Task to carry out: Word for word, restate every record, though not the pictures.

[Dataset entries]
• • •

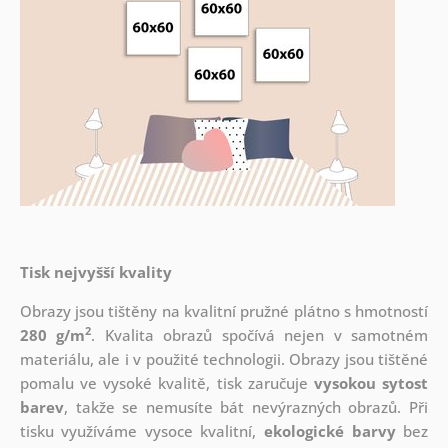
Tisk nejvyšší kvality
Obrazy jsou tištěny na kvalitní pružné plátno s hmotností
2
280 g/m
. Kvalita obrazů spočívá nejen v samotném
materiálu, ale i v použité technologii. Obrazy jsou tištěné
pomalu ve vysoké kvalitě, tisk zaručuje
vysokou sytost
barev
, takže se nemusíte bát nevýrazných obrazů. Při
tisku využíváme vysoce kvalitní,
ekologické barvy
bez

• • •

Answer below:
Tisk nejvyšší kvality
Obrazy jsou tištěny na kvalitní pružné plátno s hmotností
2
280 g/m
. Kvalita obrazů spočívá nejen v samotném
materiálu, ale i v použité technologii. Obrazy jsou tištěné
pomalu ve vysoké kvalitě, tisk zaručuje
vysokou sytost
barev
, takže se nemusíte bát nevýrazných obrazů. Při
tisku využíváme vysoce kvalitní,
ekologické barvy
bez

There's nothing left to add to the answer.